▸ **Selected passage**:
The Secret to Running Productive Meetings


According to Atlassian, the typical employee attends 62 meetings per month, considers nearly half of that time wasted, amounting for 31 hours spent in unproductive meetings EVERY MONTH.

The higher up you get, the worse it gets, with upper management spending nearly 50% of their time in meetings.

In fact, unproductive meetings account for over $37 Billion in salary costs for U.S. Businesses.

The secret?  The EOS Level 10 Meeting™

Simply put, a weekly Level 10 meeting is one in which the attendees will rate a “10” at the conclusion of each meeting (on a scale from 1-10).  It keeps you focused on what’s most important, helps you spot developing problems, and drives you to solve them.  It also helps you optimize meeting efficiency and prevents you from going down the rabbit hole of tangents and old meeting habits.  It is a far more disciplined way of running a weely meeting with your management team.

How is the Level 10 meeting structured?

A Level 10 meeting is a 90-minute weekly meeting, at the exact same time each week, starting and ending ON TIME.  This is a KEY CONCEPT that builds routine and prevents an unstructured meeting from impeding on the rest of your day.  The objective is to quickly report on the status of each department, identify key issues, prioritize, and solve as many as possible in the allotted time.  The agenda is elegantly simple and will keep the meeting on track:

Segue: 5 mins.  Each leader presents a positive personal update and professional update to the group.  This starts the meeting on a positive note to set the right energy level for a productive meeting and helps transition from working “in” the business to working “on” the business.

▸ **Extracted records**:
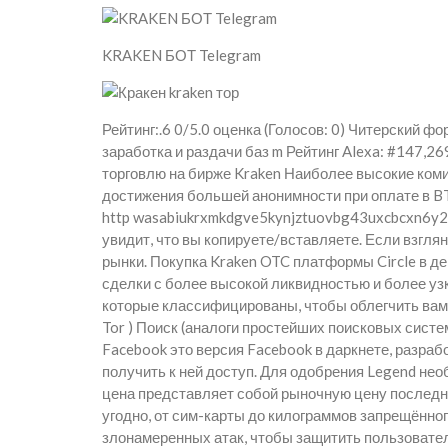
KRAKEN БОТ Telegram
Рейтинг:.6 0/5.0 оценка (Голосов: 0) Читерский ф
заработка и раздачи баз m Рейтинг Alexa: #147,2
торговлю на бирже Kraken Наиболее высокие коми
достижения большей анонимности при оплате в B
http wasabiukrxmkdgve5kynjztuovbg43uxcbcxn6y2
увидит, что вы копируете/вставляете. Если взглян
рынки. Покупка Kraken OTC платформы Circle в 
сделки с более высокой ликвидностью и более уз
которые классифицированы, чтобы облегчить вам 
Tor ) Поиск (аналоги простейших поисковых систе
Facebook это версия Facebook в даркнете, разра
получить к ней доступ. Для одобрения Legend не
цена представляет собой рыночную цену последне
угодно, от сим-карты до килограммов запрещённо
злонамеренных атак, чтобы защитить пользовател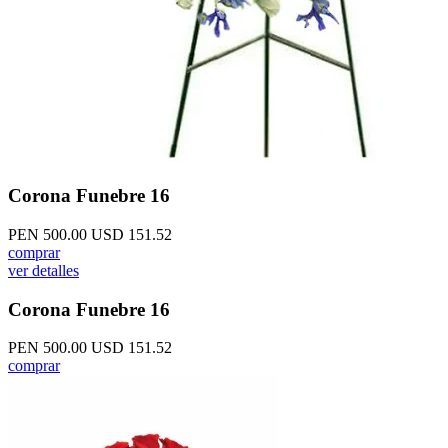
Corona Funebre 16
PEN 500.00
USD 151.52
comprar
ver detalles
Corona Funebre 16
PEN 500.00
USD 151.52
comprar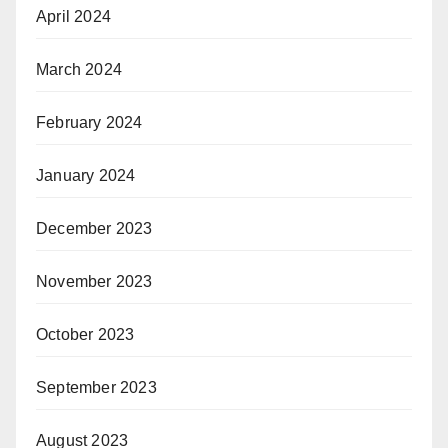
April 2024
March 2024
February 2024
January 2024
December 2023
November 2023
October 2023
September 2023
August 2023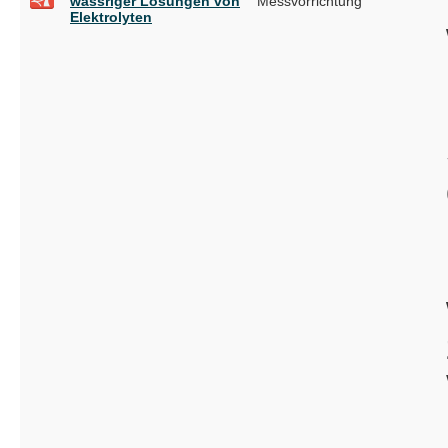
wässriger Lösungen von
Messvorrichtung
Elektrolyten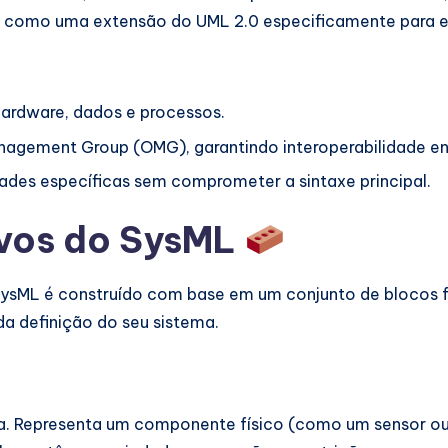
 como uma extensão do UML 2.0 especificamente para en
hardware, dados e processos.
agement Group (OMG), garantindo interoperabilidade en
ades específicas sem comprometer a sintaxe principal.
ivos do SysML
 SysML é construído com base em um conjunto de blocos 
da definição do seu sistema.
ura. Representa um componente físico (como um sensor 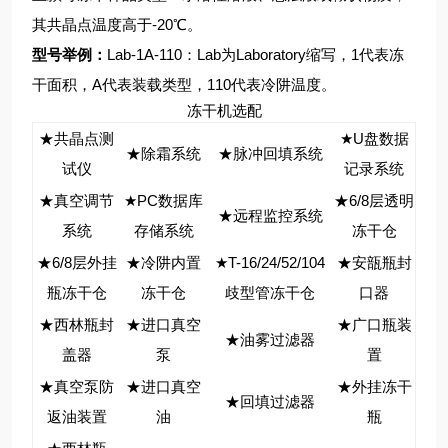
其共晶点温度高于-20℃。
型号举例：
Lab-1A-110：Lab为Laboratory缩写，1代表冻
干面积，A代表装载类型，110代表冷阱温度。
冻干机选配
★共晶点测
★U盘数据
★除霜系统
★脉冲回填系统
试仪
记录系统
★真空调节
★PC数据库
★6/8层透明
★远程监控系统
系统
存储系统
冻干仓
★6/8层外挂
★冷阱内置
★T-16/24/52/104
★安瓿瓶封
瓶冻干仓
冻干仓
歧型管冻干仓
口器
★西林瓶封
★进口真空
★广口瓶装
★油雾过滤器
盖器
泵
置
★真空泵防
★进口真空
★外挂冻干
★回填过滤器
返油装置
油
瓶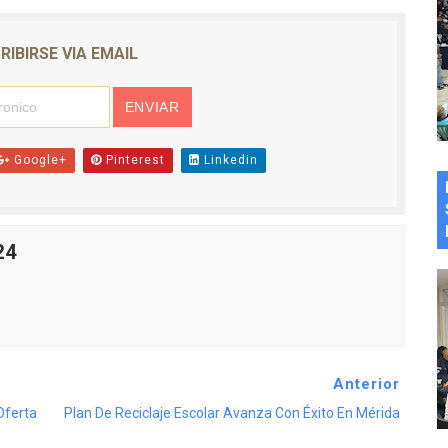
RIBIRSE VIA EMAIL
Google+
Pinterest
Linkedin
24
Anterior
Oferta
Plan De Reciclaje Escolar Avanza Con Éxito En Mérida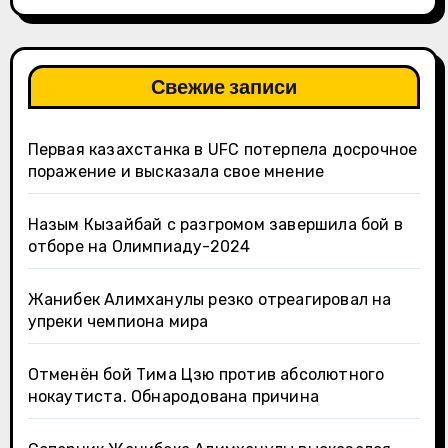
Свежие записи
Первая казахстанка в UFC потерпела досрочное
поражение и высказала свое мнение
Назым Кызайбай с разгромом завершила бой в
отборе на Олимпиаду-2024
Жанибек Алимханулы резко отреагировал на
упреки чемпиона мира
Отменён бой Тима Цзю против абсолютного
нокаутиста. Обнародована причина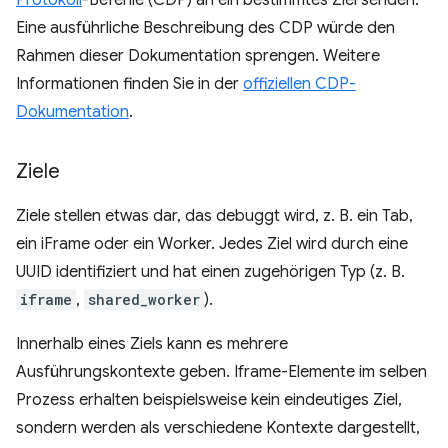
Protokoll
-Befehle (CDP) an ein bestimmtes Ziel senden.
Eine ausführliche Beschreibung des CDP würde den
Rahmen dieser Dokumentation sprengen. Weitere
Informationen finden Sie in der
offiziellen CDP-
Dokumentation
.
Ziele
Ziele stellen etwas dar, das debuggt wird, z. B. ein Tab,
ein iFrame oder ein Worker. Jedes Ziel wird durch eine
UUID identifiziert und hat einen zugehörigen Typ (z. B.
iframe
,
shared_worker
).
Innerhalb eines Ziels kann es mehrere
Ausführungskontexte geben. Iframe-Elemente im selben
Prozess erhalten beispielsweise kein eindeutiges Ziel,
sondern werden als verschiedene Kontexte dargestellt,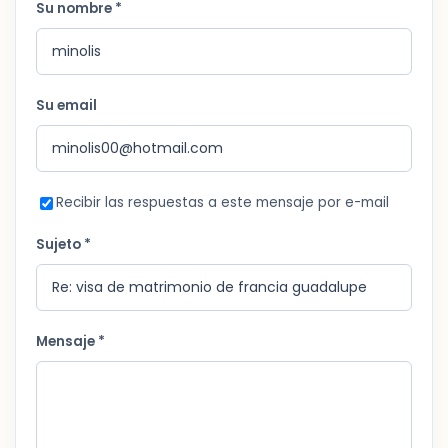
Su nombre *
Su email
Recibir las respuestas a este mensaje por e-mail
Sujeto *
Mensaje *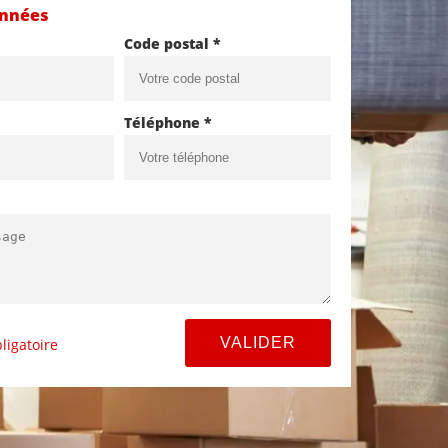
onnées
Code postal *
Téléphone *
ligatoire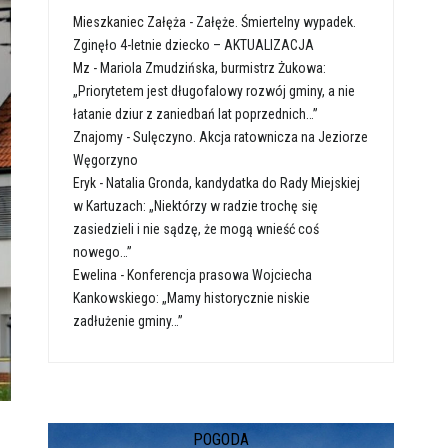
Mieszkaniec Załęża
-
Załęże. Śmiertelny wypadek.
Zginęło 4-letnie dziecko – AKTUALIZACJA
Mz
-
Mariola Zmudzińska, burmistrz Żukowa:
„Priorytetem jest długofalowy rozwój gminy, a nie
łatanie dziur z zaniedbań lat poprzednich…”
Znajomy
-
Sulęczyno. Akcja ratownicza na Jeziorze
Węgorzyno
Eryk
-
Natalia Gronda, kandydatka do Rady Miejskiej
w Kartuzach: „Niektórzy w radzie trochę się
zasiedzieli i nie sądzę, że mogą wnieść coś
nowego…”
Ewelina
-
Konferencja prasowa Wojciecha
Kankowskiego: „Mamy historycznie niskie
zadłużenie gminy…”
POGODA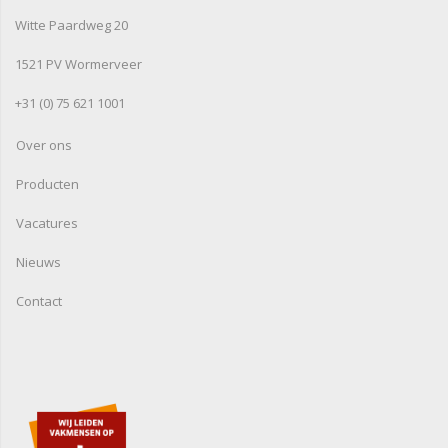
Witte Paardweg 20
1521 PV Wormerveer
+31 (0) 75 621 1001
Over ons
Producten
Vacatures
Nieuws
Contact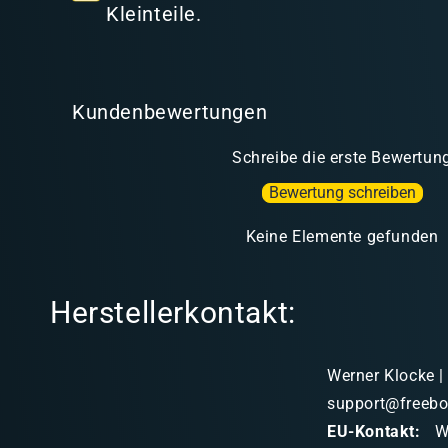
t
Kleinteile.
Kundenbewertungen
Schreibe die erste Bewertun
Bewertung schreiben
Keine Elemente gefunden
Herstellerkontakt:
Werner Klocke |
support@freebo
EU-Kontakt:
We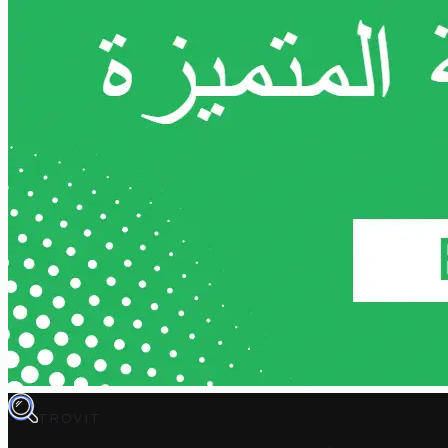
TROVIT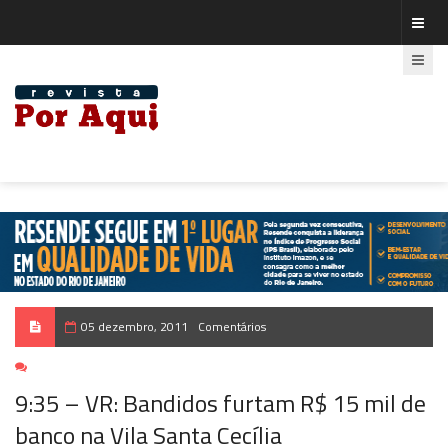
05 dezembro, 2011
Comentários
9:35 – VR: Bandidos furtam R$ 15 mil de
banco na Vila Santa Cecília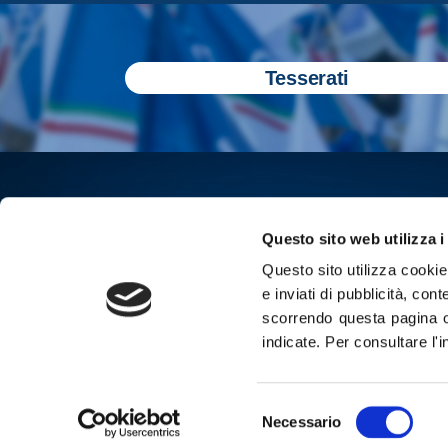
Tesserati
Questo sito web utilizza i
Questo sito utilizza cookie 
e inviati di pubblicità, cont
scorrendo questa pagina o
indicate.
Per consultare l'
Iscriviti all
Selezione
Cop
Necessario
del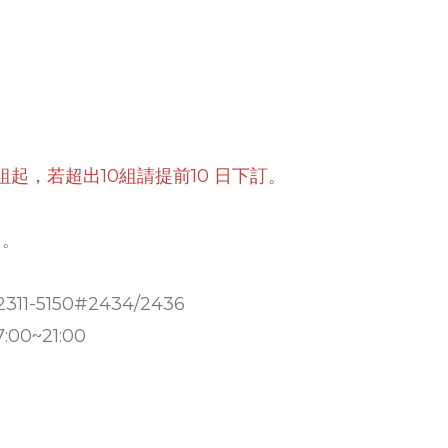
定
起，若超出10組請提前10 日下訂。
)。
1-5150#2434/2436
0~21:00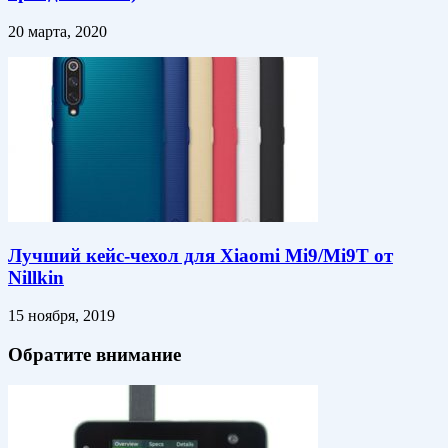
20 марта, 2020
Лучший кейс-чехол для Xiaomi Mi9/Mi9T от
Nillkin
15 ноября, 2019
Обратите внимание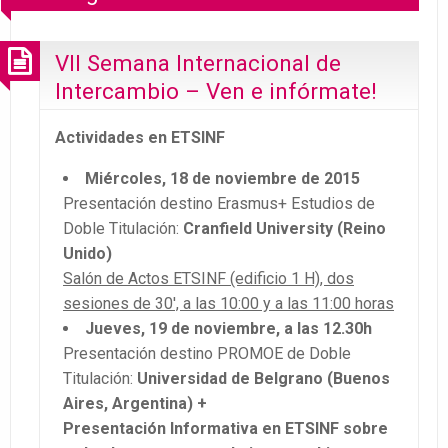
VII Semana Internacional de
Intercambio – Ven e infórmate!
Actividades en ETSINF
Miércoles, 18 de noviembre de 2015
Presentación destino Erasmus+ Estudios de
Doble Titulación:
Cranfield University (Reino
Unido)
Salón de Actos ETSINF (edificio 1 H), dos
sesiones de 30′, a las 10:00 y a las 11:00 horas
Jueves, 19 de noviembre, a las 12.30h
Presentación destino PROMOE de Doble
Titulación:
Universidad de Belgrano (Buenos
Aires, Argentina) +
Presentación Informativa en ETSINF sobre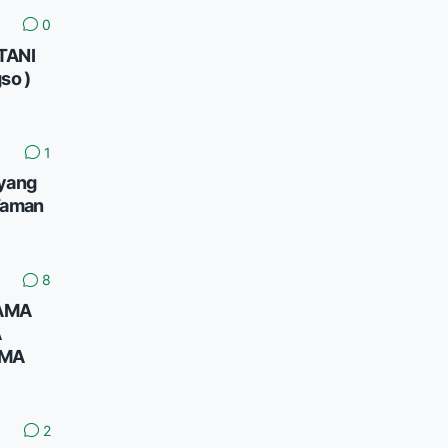
0
TANI
so )
1
yang
Taman
8
AMA
A
AMA
2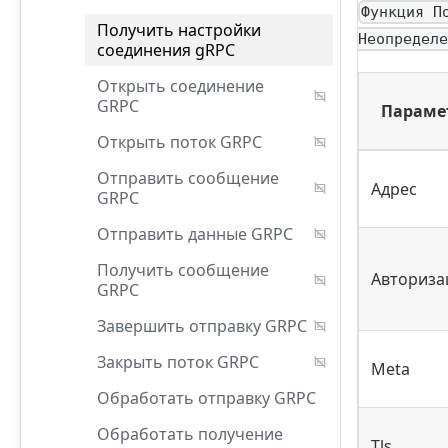
Функция П
Получить настройки
Неопределе
соединения gRPC
Открыть соединение
GRPC
Параме
Открыть поток GRPC
Отправить сообщение
Адрес
GRPC
Отправить данные GRPC
Получить сообщение
Авториза
GRPC
Завершить отправку GRPC
Закрыть поток GRPC
Meta
Обработать отправку GRPC
Обработать получение
Tls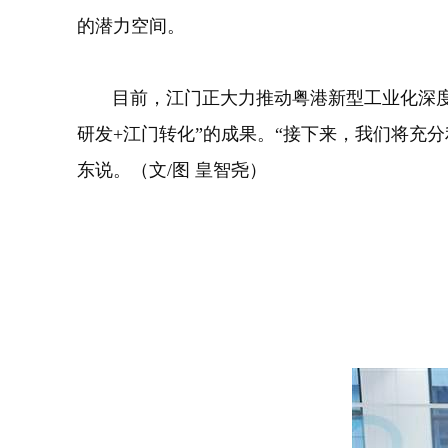
的潜力空间。
目前，江门正大力推动粤港新型工业化深度合
研发+江门转化”的成果。“接下来，我们将充
东说。（文/图 皇智尧）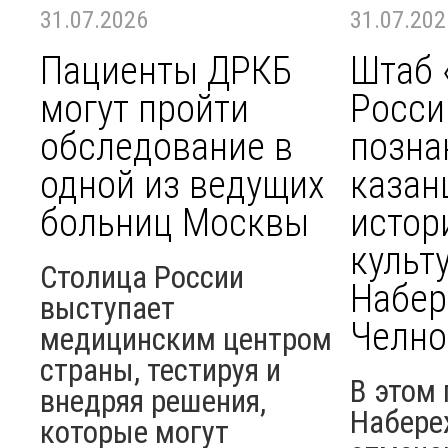
31.07.2026
31.07.202
Пациенты ДРКБ
Штаб 
могут пройти
Росси
обследование в
позна
одной из ведущих
казан
больниц Москвы
истор
культ
Столица России
Набе
выступает
Челно
медицинским центром
страны, тестируя и
В этом 
внедряя решения,
Набере
которые могут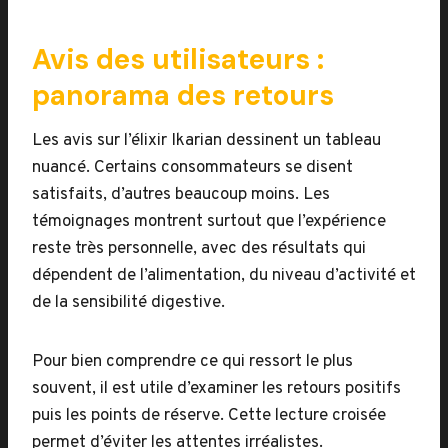
Avis des utilisateurs :
panorama des retours
Les avis sur l’élixir Ikarian dessinent un tableau
nuancé. Certains consommateurs se disent
satisfaits, d’autres beaucoup moins. Les
témoignages montrent surtout que l’expérience
reste très personnelle, avec des résultats qui
dépendent de l’alimentation, du niveau d’activité et
de la sensibilité digestive.
Pour bien comprendre ce qui ressort le plus
souvent, il est utile d’examiner les retours positifs
puis les points de réserve. Cette lecture croisée
permet d’éviter les attentes irréalistes.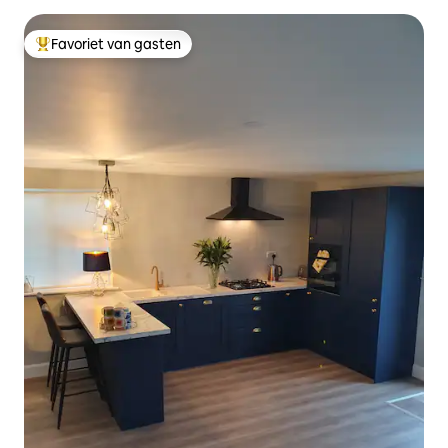
Favoriet van gasten
Topfavoriet van gasten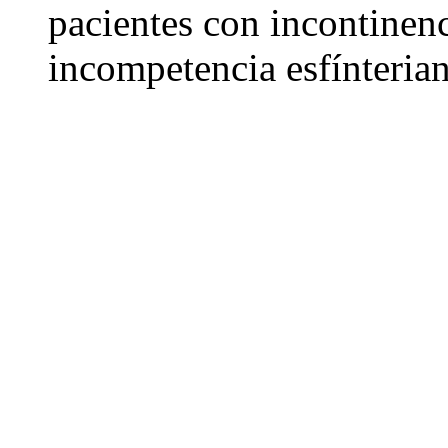
pacientes con incontinenc
incompetencia esfínterian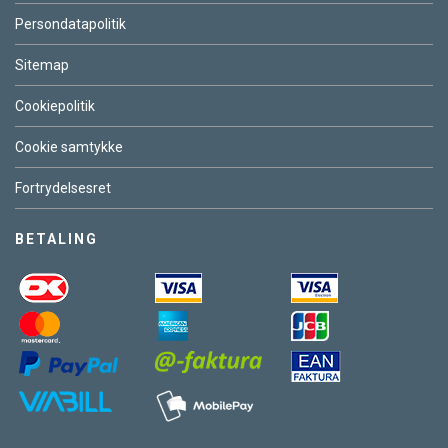
Persondatapolitik
Sitemap
Cookiepolitik
Cookie samtykke
Fortrydelsesret
BETALING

▸ **What this task involves**: Rename "upper management" to "senior leadership" in the meetings article, writing out the part starting with "The higher up" and going on through "for U.S. Businesses.". These entries come from a separate source.

▸ **Written reply**:
The higher up you get, the worse it gets, with senior leadership spending nearly 50% of their time in meetings.

In fact, unproductive meetings account for over $37 Billion in salary costs for U.S. Businesses.